A pendant swung around Gakuto's neck from underneath the yukata as he returned to his side of the fence. Oshitari couldn't quite tell what it was-- it was something in glass, something yellow. Gakuto seemed to notice and follow his gaze, because he smiled nostalgically, fingering the pendant. "You probably don't remember. It's something you gave to me a long time ago."
Oshitari looked closer, and suddenly, in a whirlwind of colour, the memory plays back before his eyes. The buttercup. The one he had put in Gakuto's hair, the one he had pressed in a book. He said nothing, he could say nothing.
Gakuto's smile wavered but held as he looked fondly at the little crushed flower. "I liked to think you loved me, too. Even though it was stupid, because you left me... well, I kept it, because I wanted to keep thinking you loved me."
"I do," Oshitari stated stupidly, flatly. He wished he didn't understand. "I do love you, Gakuto. I want to take you away from here."

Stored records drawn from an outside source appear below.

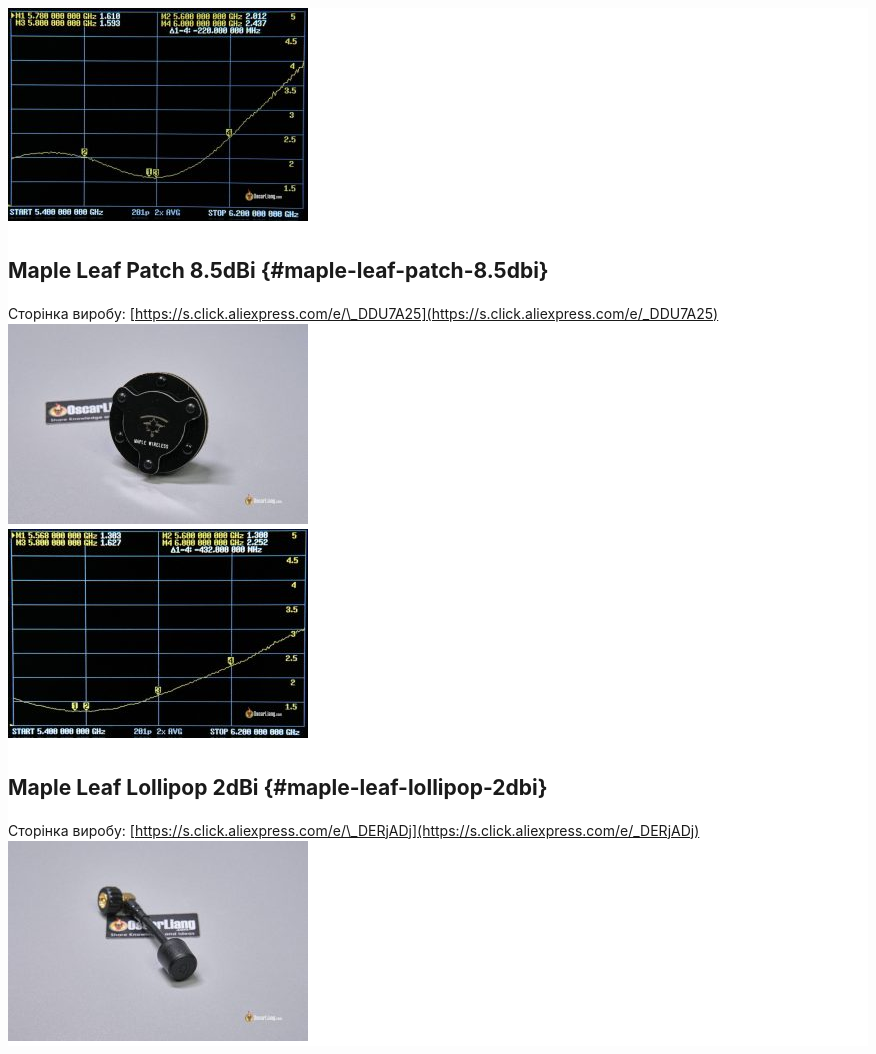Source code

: ![Immersionrc Rubber Duck Dipole Antenna Swr 1](./img/SWR_Plots_of_FPV_image_67.png)

## **Maple Leaf Patch 8.5dBi** {#maple-leaf-patch-8.5dbi}

Сторінка виробу: [https://s.click.aliexpress.com/e/\_DDU7A25](https://s.click.aliexpress.com/e/_DDU7A25)  
![Maple Leaf Patch Antenna](./img/SWR_Plots_of_FPV_image_68.png)  
![Maple Leaf Patch Antenna Swr 1](./img/SWR_Plots_of_FPV_image_69.png)

## **Maple Leaf Lollipop 2dBi** {#maple-leaf-lollipop-2dbi}

Сторінка виробу: [https://s.click.aliexpress.com/e/\_DERjADj](https://s.click.aliexpress.com/e/_DERjADj)  
![Maple Leaf Lollipop Antenna](./img/SWR_Plots_of_FPV_image_70.png)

Gakuto looked around slowly, looked at the white flowers turning brown at the edges on yellowing, sagging stems. Looked at the spacious yard, the old house, down the road and back again. He seemed to loose focus for a moment before he smiled back at Oshitari. "I want to come with you, Yuushi. You know I do. I love you. But you... we both know I can't."
"You can't." It wasn't a question, but Gakuto seemed to take it as one.
"I'm not yours anymore, Yuushi. You gave me up when you left three years ago. And I know it was what you wanted... when I saw you on TV, I realized, and I... well, I'll never understand, but I've forgiven you." Oshitari wondered when his selfish, bitchy, whiny little Gakuto had grown up, but he didn't know what to do besides nod.
"I still love you."
Gakuto smiled and nodded, leaning forward again to kiss him on the cheek. "Go win the world. I'll be watching you."
Oshitari was trying to think of some sort of response when Gakuto started, stiffened suddenly, glancing back at the house frantically, as if he could hear some noise that Oshitari couldn't. When he turned back to Oshitari, he was obviously trying to hide the panic in his eyes. "He'll be wanting me. Go, he'll be angry if he sees you. I love you, Yuushi, okay?" He made the hand-mouth gesture again suddenly, as if he hadn't meant to say that, but then softened into a smile. "I do. Goodbye, and good luck." And with that, he turned, darted back into the house, and there was a terrible finality in the sound of the paper door sliding shut behind him.
He can remember it in full, brilliant colour, as if it were yesterday. It was mid-May, a Sunday, their third year of middle school; everything was in full bloom. Hand wound in his, Gakuto dragged him in amongst the flowers, the colours, the life. It was easy then, holding him close, kissing him, calling him his own.
He can remember it, yes, but he tries his hardest not to, because it makes the dull, faded hue of the flowers he's surrounded by now that much easier to bear.